Ed egli disse loro: «Sciocchi e tardi di cuore nel credere alla parola dei profeti! Non bisognava che il Cristo sopportasse queste sofferenze per entrare nella sua gloria?». E cominciando da Mosè e da tutti i profeti spiegò loro in tutte le Scritture ciò che si riferiva a lui. Quando furon vicini al villaggio dove erano diretti, egli fece come se dovesse andare più lontano. Ma essi insistettero: «Resta con noi perché si fa sera e il giorno già volge al declino». Egli entrò per rimanere con loro. Quando fu a tavola con loro, prese il pane, disse la benedizione, lo spezzò e lo diede loro. Allora si aprirono loro gli occhi e lo riconobbero. Ma lui sparì dalla loro vista. Ed essi si dissero l`un l`altro: «Non ci ardeva forse il cuore nel petto mentre conversava con noi lungo il cammino, quando ci spiegava le Scritture?». E partirono senz`indugio e fecero ritorno a Gerusalemme, dove trovarono riuniti gli Undici e gli altri che erano con loro, i quali dicevano: «Davvero il Signore è risorto ed è apparso a Simone». Essi poi riferirono ciò che era accaduto lungo la via e come l`avevano riconosciuto nello spezzare il pane. (Lc 24, 13-35)

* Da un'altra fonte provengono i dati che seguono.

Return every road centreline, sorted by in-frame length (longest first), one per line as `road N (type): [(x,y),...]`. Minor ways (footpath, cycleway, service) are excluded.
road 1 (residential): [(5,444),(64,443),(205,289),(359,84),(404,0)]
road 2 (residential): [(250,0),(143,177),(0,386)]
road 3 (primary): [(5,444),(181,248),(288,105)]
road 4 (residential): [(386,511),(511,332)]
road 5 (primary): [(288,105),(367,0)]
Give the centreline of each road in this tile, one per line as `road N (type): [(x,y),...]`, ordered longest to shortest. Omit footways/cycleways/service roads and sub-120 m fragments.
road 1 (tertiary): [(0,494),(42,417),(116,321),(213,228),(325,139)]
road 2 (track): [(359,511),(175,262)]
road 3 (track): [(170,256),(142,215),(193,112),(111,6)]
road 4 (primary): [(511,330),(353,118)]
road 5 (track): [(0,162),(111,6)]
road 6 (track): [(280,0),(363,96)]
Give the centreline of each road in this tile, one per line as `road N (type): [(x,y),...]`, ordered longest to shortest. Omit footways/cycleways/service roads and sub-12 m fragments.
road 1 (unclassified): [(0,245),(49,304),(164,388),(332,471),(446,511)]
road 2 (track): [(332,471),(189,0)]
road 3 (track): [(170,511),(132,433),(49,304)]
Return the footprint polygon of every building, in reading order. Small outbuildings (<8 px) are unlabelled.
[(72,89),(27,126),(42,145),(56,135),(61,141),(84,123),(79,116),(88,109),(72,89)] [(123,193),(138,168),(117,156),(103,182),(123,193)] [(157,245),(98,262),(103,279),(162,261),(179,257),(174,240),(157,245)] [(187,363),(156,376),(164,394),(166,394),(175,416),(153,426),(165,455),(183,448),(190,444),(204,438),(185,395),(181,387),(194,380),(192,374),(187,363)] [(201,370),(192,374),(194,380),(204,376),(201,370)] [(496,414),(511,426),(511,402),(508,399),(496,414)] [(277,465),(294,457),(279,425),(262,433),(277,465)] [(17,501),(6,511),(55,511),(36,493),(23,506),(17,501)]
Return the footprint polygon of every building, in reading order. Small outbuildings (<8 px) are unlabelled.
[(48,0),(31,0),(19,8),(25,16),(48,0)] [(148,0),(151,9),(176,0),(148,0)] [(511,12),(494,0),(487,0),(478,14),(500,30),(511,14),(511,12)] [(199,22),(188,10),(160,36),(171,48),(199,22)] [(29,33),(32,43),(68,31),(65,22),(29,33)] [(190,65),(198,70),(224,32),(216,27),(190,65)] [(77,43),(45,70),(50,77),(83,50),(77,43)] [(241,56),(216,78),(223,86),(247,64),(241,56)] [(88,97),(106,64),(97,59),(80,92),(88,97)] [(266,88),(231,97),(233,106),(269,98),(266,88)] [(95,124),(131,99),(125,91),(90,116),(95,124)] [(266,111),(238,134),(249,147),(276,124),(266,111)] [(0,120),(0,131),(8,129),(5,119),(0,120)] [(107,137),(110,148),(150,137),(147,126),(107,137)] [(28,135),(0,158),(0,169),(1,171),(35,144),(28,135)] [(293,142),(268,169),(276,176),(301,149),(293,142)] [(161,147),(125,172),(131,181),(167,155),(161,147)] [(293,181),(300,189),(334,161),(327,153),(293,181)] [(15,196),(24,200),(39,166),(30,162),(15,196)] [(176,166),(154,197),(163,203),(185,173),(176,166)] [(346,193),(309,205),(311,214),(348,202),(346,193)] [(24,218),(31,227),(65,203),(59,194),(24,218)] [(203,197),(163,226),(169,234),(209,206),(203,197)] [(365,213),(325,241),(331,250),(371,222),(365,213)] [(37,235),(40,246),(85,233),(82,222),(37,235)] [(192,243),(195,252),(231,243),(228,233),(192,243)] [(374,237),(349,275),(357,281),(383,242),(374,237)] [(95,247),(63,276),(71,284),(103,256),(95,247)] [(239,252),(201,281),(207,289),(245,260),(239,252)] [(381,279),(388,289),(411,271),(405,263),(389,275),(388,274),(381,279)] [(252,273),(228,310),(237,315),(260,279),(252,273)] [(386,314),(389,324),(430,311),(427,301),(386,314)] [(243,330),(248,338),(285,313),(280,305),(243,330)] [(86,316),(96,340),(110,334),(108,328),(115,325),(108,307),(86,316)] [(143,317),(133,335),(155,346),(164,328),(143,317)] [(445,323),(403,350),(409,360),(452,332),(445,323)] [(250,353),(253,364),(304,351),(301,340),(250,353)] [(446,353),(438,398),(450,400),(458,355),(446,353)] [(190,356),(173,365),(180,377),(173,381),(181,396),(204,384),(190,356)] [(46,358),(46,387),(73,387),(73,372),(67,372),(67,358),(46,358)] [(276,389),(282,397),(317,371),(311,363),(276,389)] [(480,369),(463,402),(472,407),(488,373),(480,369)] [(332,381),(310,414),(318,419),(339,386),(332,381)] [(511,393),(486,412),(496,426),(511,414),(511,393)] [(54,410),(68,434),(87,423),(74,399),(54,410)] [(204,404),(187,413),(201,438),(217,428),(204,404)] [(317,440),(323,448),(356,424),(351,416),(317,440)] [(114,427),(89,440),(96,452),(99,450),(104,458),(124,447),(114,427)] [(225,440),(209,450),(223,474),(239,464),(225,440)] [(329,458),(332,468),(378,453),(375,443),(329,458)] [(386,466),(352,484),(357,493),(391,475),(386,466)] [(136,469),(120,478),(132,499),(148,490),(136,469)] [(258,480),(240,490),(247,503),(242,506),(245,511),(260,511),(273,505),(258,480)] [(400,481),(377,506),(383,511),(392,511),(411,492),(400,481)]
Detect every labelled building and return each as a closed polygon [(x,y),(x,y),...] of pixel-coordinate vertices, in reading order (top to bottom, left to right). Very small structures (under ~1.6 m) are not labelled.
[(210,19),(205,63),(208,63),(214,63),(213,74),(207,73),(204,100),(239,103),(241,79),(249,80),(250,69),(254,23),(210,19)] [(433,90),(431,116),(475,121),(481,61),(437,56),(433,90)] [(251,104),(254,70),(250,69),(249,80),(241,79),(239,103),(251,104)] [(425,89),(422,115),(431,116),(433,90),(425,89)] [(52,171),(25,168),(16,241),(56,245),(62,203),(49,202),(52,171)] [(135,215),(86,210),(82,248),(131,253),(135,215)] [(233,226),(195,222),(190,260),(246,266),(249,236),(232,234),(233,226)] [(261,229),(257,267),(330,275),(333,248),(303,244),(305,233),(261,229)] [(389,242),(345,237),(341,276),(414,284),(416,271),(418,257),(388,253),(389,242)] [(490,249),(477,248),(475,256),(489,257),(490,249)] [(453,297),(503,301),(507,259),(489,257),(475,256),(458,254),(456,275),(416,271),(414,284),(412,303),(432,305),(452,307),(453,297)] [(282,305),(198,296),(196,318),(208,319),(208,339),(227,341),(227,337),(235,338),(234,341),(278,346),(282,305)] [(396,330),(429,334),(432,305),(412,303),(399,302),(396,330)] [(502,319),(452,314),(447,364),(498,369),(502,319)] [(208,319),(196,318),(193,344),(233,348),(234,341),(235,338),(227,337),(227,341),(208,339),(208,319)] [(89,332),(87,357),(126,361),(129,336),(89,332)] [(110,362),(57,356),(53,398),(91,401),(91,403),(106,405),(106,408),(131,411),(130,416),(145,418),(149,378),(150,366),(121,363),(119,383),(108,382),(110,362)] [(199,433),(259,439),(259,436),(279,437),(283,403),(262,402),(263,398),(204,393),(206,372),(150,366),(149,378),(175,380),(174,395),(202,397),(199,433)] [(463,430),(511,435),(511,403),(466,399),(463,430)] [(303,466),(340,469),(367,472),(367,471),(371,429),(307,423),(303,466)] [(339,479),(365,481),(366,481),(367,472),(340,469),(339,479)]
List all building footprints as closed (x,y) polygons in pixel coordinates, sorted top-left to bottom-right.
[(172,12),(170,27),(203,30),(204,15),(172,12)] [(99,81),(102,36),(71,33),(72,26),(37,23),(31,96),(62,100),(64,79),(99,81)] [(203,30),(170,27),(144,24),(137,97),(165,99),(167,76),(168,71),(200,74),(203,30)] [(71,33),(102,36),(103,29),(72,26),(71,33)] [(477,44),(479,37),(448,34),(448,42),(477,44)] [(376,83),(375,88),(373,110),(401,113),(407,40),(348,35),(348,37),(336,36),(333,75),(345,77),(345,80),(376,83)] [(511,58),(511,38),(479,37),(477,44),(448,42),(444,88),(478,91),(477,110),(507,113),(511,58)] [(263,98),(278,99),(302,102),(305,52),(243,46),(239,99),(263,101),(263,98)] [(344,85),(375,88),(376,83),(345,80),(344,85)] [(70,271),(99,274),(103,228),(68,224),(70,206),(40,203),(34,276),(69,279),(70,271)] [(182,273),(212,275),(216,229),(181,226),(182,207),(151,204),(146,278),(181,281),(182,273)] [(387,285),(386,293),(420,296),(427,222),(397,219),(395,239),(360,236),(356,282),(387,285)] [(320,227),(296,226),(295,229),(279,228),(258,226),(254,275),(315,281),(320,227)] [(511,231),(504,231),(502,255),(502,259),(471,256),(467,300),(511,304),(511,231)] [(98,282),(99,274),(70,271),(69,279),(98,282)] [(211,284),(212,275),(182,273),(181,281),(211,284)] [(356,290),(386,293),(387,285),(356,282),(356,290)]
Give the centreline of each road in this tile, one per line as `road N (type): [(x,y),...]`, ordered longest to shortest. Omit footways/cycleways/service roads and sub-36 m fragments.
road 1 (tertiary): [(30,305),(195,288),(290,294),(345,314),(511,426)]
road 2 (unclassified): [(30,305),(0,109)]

La difficoltà di riconoscimento che caratterizza i racconti delle apparizioni del Risorto, ci può introdurre a quello che è il gap nella comunicazione tra le parti in conflitto che vengono in mediazione.

La comunicazione è la prima area interessata da un conflitto, espresso anzitutto dall’alterazione dei messaggi che ne deriva, e che si aggrava, spesso staccandosi dal tema originario, relegato sullo sfondo.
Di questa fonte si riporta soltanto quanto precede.